1 is a process diagram schematically illustrating a purification process for removing impurities and water generated as a result of nitrogen trifluoride (NF ₃ ) gas synthesis by the prior art.

FIG. 2 is a process diagram schematically illustrating a purification process for removing impurities and water generated as a result of NF ₃ gas synthesis by the method of the present invention. FIG.

3 is a process layout diagram showing in detail the flow of a process for producing high purity NF ₃ gas by removing impurities and moisture after NF ₃ gas synthesis by the method of the present invention.

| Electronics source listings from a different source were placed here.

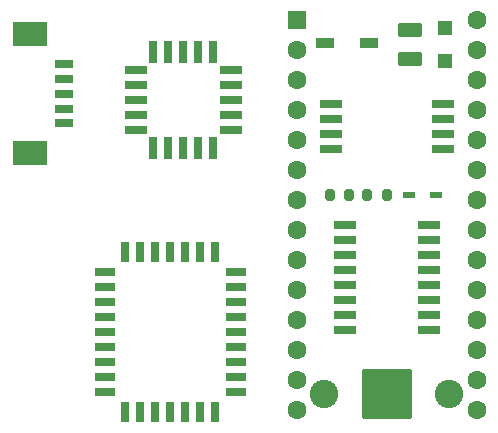
<source format=gbr>
%TF.GenerationSoftware,KiCad,Pcbnew,9.0.0*%
%TF.CreationDate,2025-11-02T14:13:05+01:00*%
%TF.ProjectId,QL_Minerva_MK2_SMD,514c5f4d-696e-4657-9276-615f4d4b325f,0.0*%
%TF.SameCoordinates,Original*%
%TF.FileFunction,Soldermask,Top*%
%TF.FilePolarity,Negative*%
%FSLAX46Y46*%
G04 Gerber Fmt 4.6, Leading zero omitted, Abs format (unit mm)*
G04 Created by KiCad (PCBNEW 9.0.0) date 2025-11-02 14:13:05*
%MOMM*%
%LPD*%
G01*
G04 APERTURE LIST*
G04 Aperture macros list*
%AMRoundRect*
0 Rectangle with rounded corners*
0 $1 Rounding radius*
0 $2 $3 $4 $5 $6 $7 $8 $9 X,Y pos of 4 corners*
0 Add a 4 corners polygon primitive as box body*
4,1,4,$2,$3,$4,$5,$6,$7,$8,$9,$2,$3,0*
0 Add four circle primitives for the rounded corners*
1,1,$1+$1,$2,$3*
1,1,$1+$1,$4,$5*
1,1,$1+$1,$6,$7*
1,1,$1+$1,$8,$9*
0 Add four rect primitives between the rounded corners*
20,1,$1+$1,$2,$3,$4,$5,0*
20,1,$1+$1,$4,$5,$6,$7,0*
20,1,$1+$1,$6,$7,$8,$9,0*
20,1,$1+$1,$8,$9,$2,$3,0*%
G04 Aperture macros list end*
%ADD10RoundRect,0.200000X0.200000X0.275000X-0.200000X0.275000X-0.200000X-0.275000X0.200000X-0.275000X0*%
%ADD11RoundRect,0.250000X-0.550000X-0.550000X0.550000X-0.550000X0.550000X0.550000X-0.550000X0.550000X0*%
%ADD12C,1.600000*%
%ADD13R,1.600000X0.800000*%
%ADD14R,3.000000X2.100000*%
%ADD15R,0.762000X1.778000*%
%ADD16R,1.778000X0.762000*%
%ADD17C,2.404000*%
%ADD18RoundRect,0.102000X-2.000000X-2.000000X2.000000X-2.000000X2.000000X2.000000X-2.000000X2.000000X0*%
%ADD19R,1.200000X1.200000*%
%ADD20R,1.925000X0.700000*%
%ADD21R,0.700000X1.925000*%
%ADD22R,1.825000X0.700000*%
%ADD23RoundRect,0.102000X0.900000X-0.500000X0.900000X0.500000X-0.900000X0.500000X-0.900000X-0.500000X0*%
%ADD24R,1.950000X0.700000*%
%ADD25R,1.500000X0.812800*%
%ADD26R,1.500000X0.863600*%
%ADD27R,1.075000X0.500000*%
G04 APERTURE END LIST*
D10*
%TO.C,R1*%
X87000000Y-79675000D03*
X85350000Y-79675000D03*
%TD*%
D11*
%TO.C,U1*%
X82610000Y-64835000D03*
D12*
X82610000Y-67375000D03*
X82610000Y-69915000D03*
X82610000Y-72455000D03*
X82610000Y-74995000D03*
X82610000Y-77535000D03*
X82610000Y-80075000D03*
X82610000Y-82615000D03*
X82610000Y-85155000D03*
X82610000Y-87695000D03*
X82610000Y-90235000D03*
X82610000Y-92775000D03*
X82610000Y-95315000D03*
X82610000Y-97855000D03*
X97850000Y-97855000D03*
X97850000Y-95315000D03*
X97850000Y-92775000D03*
X97850000Y-90235000D03*
X97850000Y-87695000D03*
X97850000Y-85155000D03*
X97850000Y-82615000D03*
X97850000Y-80075000D03*
X97850000Y-77535000D03*
X97850000Y-74995000D03*
X97850000Y-72455000D03*
X97850000Y-69915000D03*
X97850000Y-67375000D03*
X97850000Y-64835000D03*
%TD*%
D13*
%TO.C,J2*%
X62850000Y-68600000D03*
X62850001Y-69850000D03*
X62850000Y-71100000D03*
X62850001Y-72350000D03*
X62850000Y-73600000D03*
D14*
X59950001Y-66050000D03*
X59950001Y-76150000D03*
%TD*%
D15*
%TO.C,U6*%
X71875000Y-84493200D03*
X70605000Y-84493200D03*
X69335000Y-84493200D03*
X68065000Y-84493200D03*
D16*
X66363200Y-86195000D03*
X66363200Y-87465000D03*
X66363200Y-88735000D03*
X66363200Y-90005000D03*
X66363200Y-91275000D03*
X66363200Y-92545000D03*
X66363200Y-93815000D03*
X66363200Y-95085000D03*
X66363200Y-96355000D03*
D15*
X68065000Y-98056800D03*
X69335000Y-98056800D03*
X70605000Y-98056800D03*
X71875000Y-98056800D03*
X73145000Y-98056800D03*
X74415000Y-98056800D03*
X75685000Y-98056800D03*
D16*
X77386800Y-96355000D03*
X77386800Y-95085000D03*
X77386800Y-93815000D03*
X77386800Y-92545000D03*
X77386800Y-91275000D03*
X77386800Y-90005000D03*
X77386800Y-88735000D03*
X77386800Y-87465000D03*
X77386800Y-86195000D03*
D15*
X75685000Y-84493200D03*
X74415000Y-84493200D03*
X73145000Y-84493200D03*
%TD*%
D17*
%TO.C,J1*%
X84865000Y-96550000D03*
X95485000Y-96550000D03*
D18*
X90175000Y-96550000D03*
%TD*%
D19*
%TO.C,D1*%
X95085000Y-65500001D03*
X95085000Y-68299999D03*
%TD*%
D20*
%TO.C,U4*%
X68922500Y-71650000D03*
X68922500Y-72920000D03*
X68922500Y-74190000D03*
D21*
X70435000Y-75702500D03*
X71705000Y-75702500D03*
X72975000Y-75702500D03*
X74245000Y-75702500D03*
X75515000Y-75702500D03*
D20*
X77027500Y-74190000D03*
X77027500Y-72920000D03*
X77027500Y-71650000D03*
X77027500Y-70380000D03*
X77027500Y-69110000D03*
D21*
X75515000Y-67597500D03*
X74245000Y-67597500D03*
X72975000Y-67597500D03*
X71705000Y-67597500D03*
X70435000Y-67597500D03*
D20*
X68922500Y-69110000D03*
X68922500Y-70380000D03*
%TD*%
D22*
%TO.C,U5*%
X86638000Y-82215000D03*
X86638000Y-83485000D03*
X86638000Y-84755000D03*
X86638000Y-86025000D03*
X86638000Y-87295000D03*
X86638000Y-88565000D03*
X86638000Y-89835000D03*
X86638000Y-91105000D03*
X93762000Y-91105000D03*
X93762000Y-89835000D03*
X93762000Y-88565000D03*
X93762000Y-87295000D03*
X93762000Y-86025000D03*
X93762000Y-84755000D03*
X93762000Y-83485000D03*
X93762000Y-82215000D03*
%TD*%
D23*
%TO.C,Y1*%
X92135000Y-68174999D03*
X92135000Y-65675001D03*
%TD*%
D24*
%TO.C,U3*%
X94910000Y-75780000D03*
X94910000Y-74510000D03*
X94910000Y-73240000D03*
X94910000Y-71970000D03*
X85460000Y-71970000D03*
X85460000Y-73240000D03*
X85460000Y-74510000D03*
X85460000Y-75780000D03*
%TD*%
D10*
%TO.C,R2*%
X90200000Y-79675000D03*
X88550000Y-79675000D03*
%TD*%
D25*
%TO.C,C1*%
X85000000Y-66825000D03*
D26*
X88700000Y-66825000D03*
%TD*%
D27*
%TO.C,D2*%
X94386750Y-79675000D03*
X92062750Y-79675000D03*
%TD*%
M02*

</source>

<Explanation of symbols for the main parts of the drawings>

1: NF ₃ manufacturing tower 2: compressor

3: HF cleaning tower 4: N ₂ F ₂ decomposition tower

5: OF ₂ washing tower 6: moisture condenser

7: water adsorber 8: N ₂ O adsorption tower

9: NF ₃ condenser 10: NF ₃ reservoir

11: F ₂ 12: NH ₃

13: acidic ammonium fluoride salt 14: KOH

15: K ₂ S ₂ O ₃ 16: Product

17: exhaust gas

Claims (5)

A method of producing a high purity NF ₃ gas by removing the impurities and moisture from an NF ₃ synthesis gas containing HF, N ₂ F ₂ , OF ₂ , N ₂ O, CO ₂ , SO ₂ F ₂ and moisture as impurities. To (a) 10% to 50% (w / v) concentration with respect to the total amount of NF ₃ synthesis gas including HF, N ₂ F ₂ , OF ₂ , N ₂ O, CO ₂ , SO ₂ F ₂ and moisture as impurities; Injecting an aqueous KOH solution in an amount of 100 kg / h to 150 kg / h to convert to remove the HF in the synthesis gas to the KF salt form by the neutralization reaction, (b) thereafter, thermally decomposing the NF ₃ synthesis gas at a temperature of 240 ° C. to 300 ° C. to decompose and remove N ₂ F ₂ with nitrogen and fluorine gas, (c) OF ₂ and F ₂ were introduced into the NF ₃ synthesis gas by using K ₂ S ₂ O ₃ at a concentration of 0.1% to 8% (w / v) as a reducing agent by introducing 8 kg / h to 10 kg / h. Reducing, removing, (d) condensing at the freezing point using an ethylene glycol-based refrigerant to first remove moisture present in the NF ₃ synthesis gas, (e) secondary removal of moisture in the NF ₃ syngas at temperatures below −80 ° C. using zeolite as a moisture adsorbent, (f) removing trace amounts of N ₂ O, CO ₂ and SO ₂ F ₂ present in the NF ₃ synthesis gas at room temperature using a molecular sieve as adsorbent, and (g) N ₂ and O ₂ gases generated by the above step is vented and, NF ₃ gas is trifluoride having high purity, characterized in that to obtain a NF ₃ gas of purity and including the step of condensing sequentially Nitrogen gas production method. The method of claim 1, The NF ₃ synthesis gas comprising HF, N ₂ F ₂ , OF ₂ , N ₂ O, CO ₂ , SO ₂ F _2, and water as impurities is fluorine gas into the acidic ammonium fluoride salt solution maintained at 260 ° F. to 400 ° F. , NF ₃ synthesis gas produced by blowing together with NH ₃ gas, high purity nitrogen trifluoride gas production method. delete delete The method according to claim 1 or 2, Process for producing a high purity nitrogen trifluoride gas, characterized in that the step (a) to (g) is sequentially made by the devices connected in a line in sequence.